| Task 1 |
Answer these questions about the forum discussion on pilot duty rules:
(a) What ticket price increase does the first writer think probably would not make demand drop sharply?
(b) What two time frames are given for hiring and training enough pilots?
(c) Under the new rules, what duty-day length and start time might let a senior pilot be good to go?
| Task 2 |
Rewrite the part of the forum discussion on pilot duty rules starting with "The senior pilots" and going on through "home. Not bad.", putting "junior pilots" in place of "senior pilots".
| Task 3 |
Continue the forum discussion on pilot duty rules from where it stops.

[BEGIN Quoted passage]

Maybe. Maybe not. You would have to know the breaking point in regards to ticket prices. Would demand sharply fall off if ticket prices went up $10 to pay for this? Based on present load factors probably not. If this caused tickets to go up $100 each, then maybe there is a problem. That being said, I have no idea how much this would add to airline costs but to make the comments you did, you seem to know something.
 
Not going to happen. All this will be looked at, then the ATA will lobby. They will say that these rule changes will cause airlines to go bankrupt. There is NO WAY they could hire and train enough pilots to comply in two years, much less 180 days.

They'll whine to each other and works something out....tied to the economy lifting, etc....
 

Or the other side is the same amount of pilots doing less flying, more timer in hotels on road and getting fewer hours per month.

From reading the likely model for the new regulation (http://www.caa.co.uk/docs/33/CAP371.PDF), this may polarize the quality of life even more than it is already between senior and junior pilots.

The senior pilots are going to be able to fly 10-hour turns during the day without an IRO under the new rules because the new rules are duty-day driven more than flight-hour driven. If your duty day is less than 13 1/4 hours with a start time between 0800 and 1259, you may be good to go. You could get your entire month's flying done in 7 or 8 days and not spend a night out of the country or out of your own bed (ok maybe not such a great idea). Get up, ATL-SEA-ATL, go home. Not bad.

[END Quoted passage]
[BEGIN Information shown]

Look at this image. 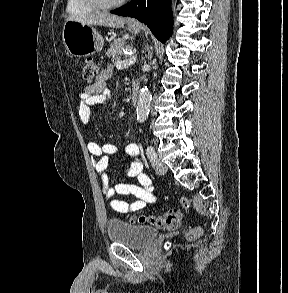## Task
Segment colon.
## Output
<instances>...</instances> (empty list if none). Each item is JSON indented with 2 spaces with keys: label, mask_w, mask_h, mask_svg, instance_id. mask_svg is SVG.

[END Information shown]

| Right answer 1 |
(a) $10
(b) Two years and 180 days
(c) A duty day under 13 1/4 hours, starting between 0800 and 1259

| Right answer 2 |
The junior pilots are going to be able to fly 10-hour turns during the day without an IRO under the new rules because the new rules are duty-day driven more than flight-hour driven. If your duty day is less than 13 1/4 hours with a start time between 0800 and 1259, you may be good to go. You could get your entire month's flying done in 7 or 8 days and not spend a night out of the country or out of your own bed (ok maybe not such a great idea). Get up, ATL-SEA-ATL, go home. Not bad.

| Right answer 3 |
But there will certainly be some very ugly trips built with this. This section is absolutely the best one in the reg as far as I'm concerned:

17.2 The minimum rest period which must be provided before undertaking a flying duty period shall be:
a) at least as long as the preceding duty period, or
b) 12 hours,
whichever is the greater.
The room allocated to the crew member must be available for
occupation for a minimum of 10 hours.
When your company can schedule block-to-block at 9:45 and regularly and with impunity waives this down to less with the allowance to "catch up" on rest the next night when you don't need it any longer, is unsafe and has been for years. But, it also might drive some very unproductive trips.

When applied to reserve duty (called "standby" in the CAA reg), it is going to drive the manning model to increase the reserve by a huge amount I predict. The rest requirements and duty limitations for reserves are far more stingent in the new reg than the old.
 
Most likely if it adds to the present pilot list to do the same amount of flying, then that will raise the cost of tickets, which will reduce the number tickets purchased, which will result in fewer flight and fewer Captain and fewer yet F/O's. Like anything that adds cost to an airline, he reduces seats sold. Like many things it will be good for a few and not so good for many more. Or the other side is the same amount of pilots doing less flying, more timer in hotels on road and getting fewer hours per month. Adam Smith figured it out about 240 years ago.


Once again management shows its ineptness. Let's do some 5th grade math and figure this out.....

Continental airlines has over 4,000 departures daily system wide. (source, Wikipedia)

Since most tickets sold are 2-legs, (flight to hub and then to destination), we'll say 2,000 planeloads worth of tickets sold per day.

Again, crude assumptions.....half regional flights (CoEx) half mainline. So 1,000 50 seat planes worth of passengers per day and 1,000 150 seat (on average) planes worth.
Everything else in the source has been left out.